(Page-level text extractions)
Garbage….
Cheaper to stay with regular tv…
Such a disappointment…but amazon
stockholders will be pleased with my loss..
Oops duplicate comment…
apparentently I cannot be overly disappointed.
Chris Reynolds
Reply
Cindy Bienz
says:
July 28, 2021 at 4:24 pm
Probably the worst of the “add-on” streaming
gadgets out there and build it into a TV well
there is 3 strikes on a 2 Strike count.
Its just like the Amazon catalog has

▶ [THE TASK]:
If a line above contains the word "with", list it.

▶ [ANSWER BOX]:
Cheaper to stay with regular tv…
stockholders will be pleased with my loss..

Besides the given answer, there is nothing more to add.